Jesse Paddock was the oldest of seven children in the Paddocks' Smithfield farmhouse. She recounted a long history of Lynn Paddock hitting her about the face, punching her and yelling at her. The situation grew worse when the Paddocks welcomed their first adopted child into the home in 1996, she said.

Earlier on Monday, Johnny Paddock said in an interview that he thinks Lynn Paddock is guilty of killing Sean and should be brought to justice.

"We're helping to prosecute this case," he said.

Paddock might be called to testify against his former wife during her trial this week. He said he was fully unaware of what Sean and the other children endured in his home when he was away at work.

As he spoke to reporters, Johnny Paddock was flanked by Jesse Paddock and another daughter, Tami.

Johnny Paddock divorced his wife last year and has moved to Raleigh.

"We've all been through a lot. We've tried to move on," he said.

He said he thinks of Sean often and loved the boy.

Sean suffocated in 2006 after being wrapped so tightly in blankets that he couldn't breathe; investigators have said that Paddock bound Sean to keep the boy from roaming the hallways of their home.

Johnston County Assistant District Attorney Paul Jackson told Judge Knox Jenkins Monday morning that Paddock had wrapped and used duct tape to secure bindings around another adopted child. Jackson argued that Paddock ought to be tried in Sean's death and the abuse of the other children simultaneously.

"This is a course of conduct that was related," Jackson said. "It was a pattern of abuse."

Paddock faces several counts of felony child abuse for her discipline of two of her other adopted children; the children, as well as Sean, were covered with bruises that investigators say resulted from beatings with a plastic plumbing supply line.

Jenkins heard a number of motions in advance of jury selection. He is considering:

• Whether to allow Sean's older sister and brother to testify by video. A number of psychologists have said the children would face setbacks if they had to appear in court before Paddock, who is also accused of beating them with plastic plumbing supply line.

• A request to require prosecutors to disclose whether they have promised immunity to witnesses against Paddock. Johnny Paddock, who is now divorced from Lynn Paddock, was never charged in Sean's death or with the abuse of the other children. He has been ordered to attend the hearing this week.

• A motion to suppress statements that Paddock may have made while jailed during the first few days after Sean's death in February 2006.

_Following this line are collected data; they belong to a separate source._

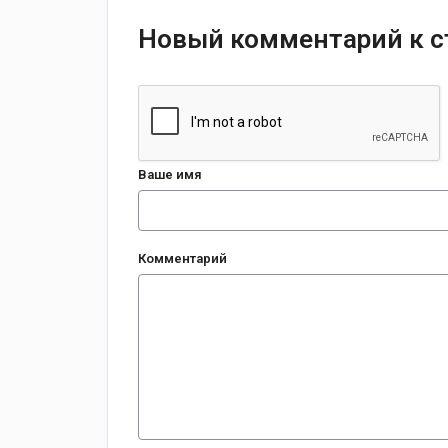
Новый комментарий к с
Ваше имя
Комментарий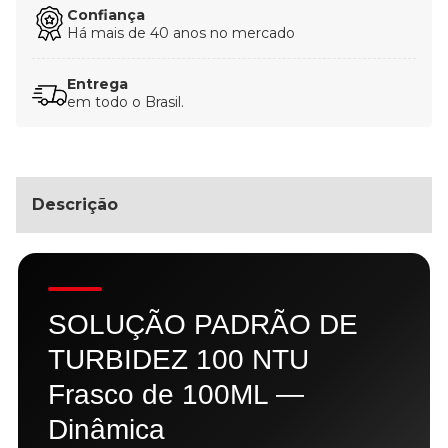
Confiança
Há mais de 40 anos no mercado
Entrega
em todo o Brasil.
Descrição
SOLUÇÃO PADRÃO DE
TURBIDEZ 100 NTU
Frasco de 100ML —
Dinâmica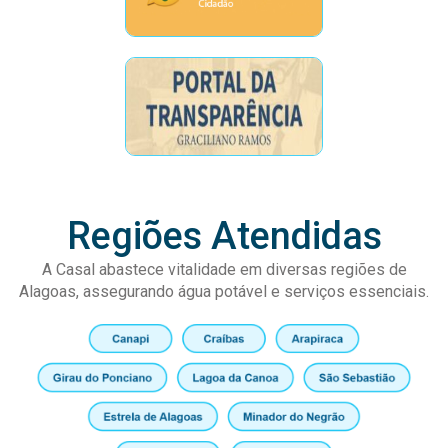
Regiões Atendidas
A Casal abastece vitalidade em diversas regiões de
Alagoas, assegurando água potável e serviços essenciais.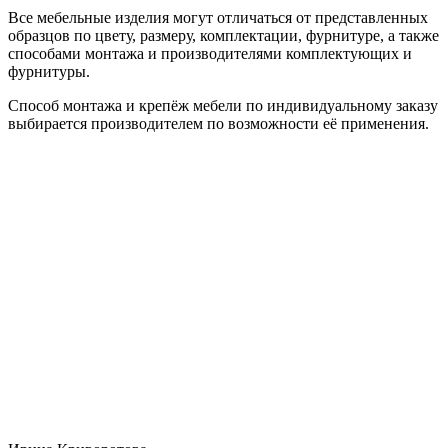
Все мебельные изделия могут отличаться от представленных
образцов по цвету, размеру, комплектации, фурнитуре, а также
способами монтажа и производителями комплектующих и
фурнитуры.
Способ монтажа и крепёж мебели по индивидуальному заказу
выбирается производителем по возможности её применения.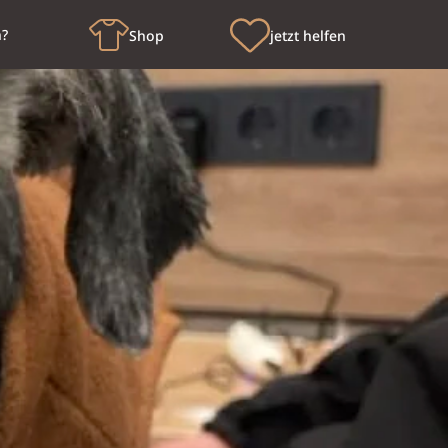
n?
Shop
jetzt helfen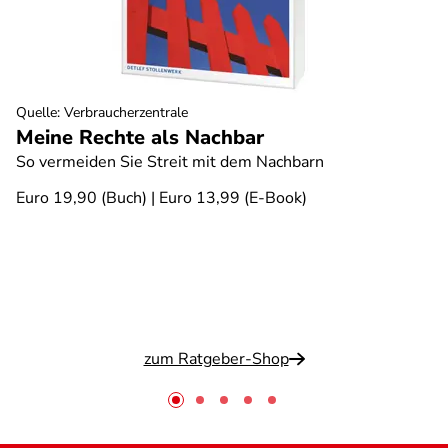
Quelle
:
Verbraucherzentrale
Meine Rechte als Nachbar
So vermeiden Sie Streit mit dem Nachbarn
Euro 19,90 (Buch) | Euro 13,99 (E-Book)
zum Ratgeber-Shop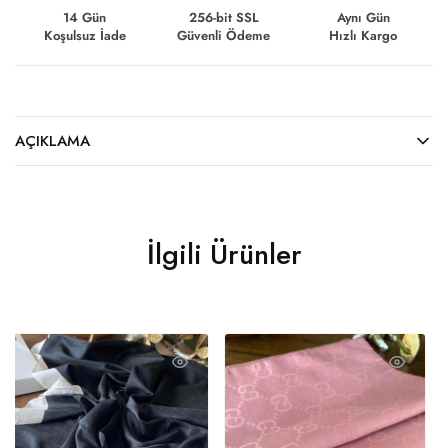
14 Gün
256-bit SSL
Aynı Gün
Koşulsuz İade
Güvenli Ödeme
Hızlı Kargo
AÇIKLAMA
İlgili Ürünler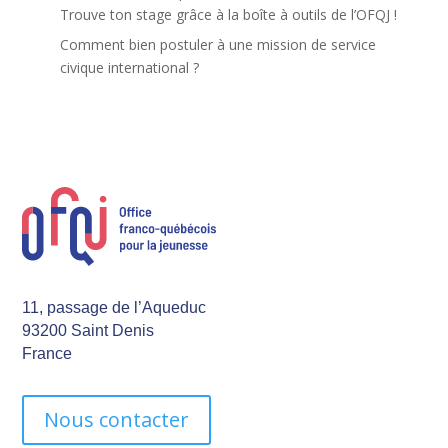
Trouve ton stage grâce à la boîte à outils de l’OFQJ !
Comment bien postuler à une mission de service
civique international ?
11, passage de l’Aqueduc
93200 Saint Denis
France
Nous contacter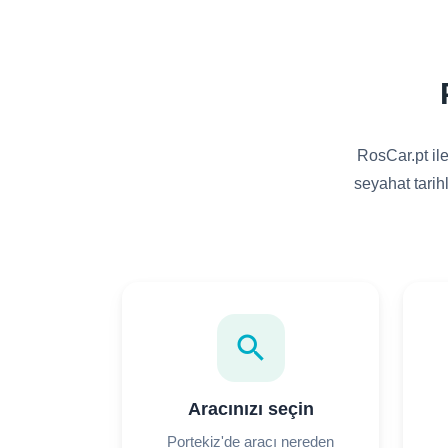
RosCar.pt ile
seyahat tarihl
search
Aracınızı seçin
Portekiz'de aracı nereden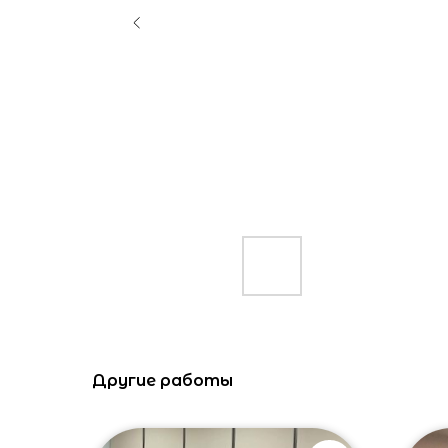
Другие работы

Lynn Paddock's lawyer, Michael Reece, has said that she fell under the spell of Michael Pearl, a controversial evangelical minister from Tennessee who coaches parents on how to raise docile, God-fearing children. Paddock had turned to his guidance to help rear her six adopted children, including Sean and his two siblings.

The hearing was adjourned shortly after 5 p.m. Monday. Testimony from the Paddock children is scheduled to resume on Tuesday.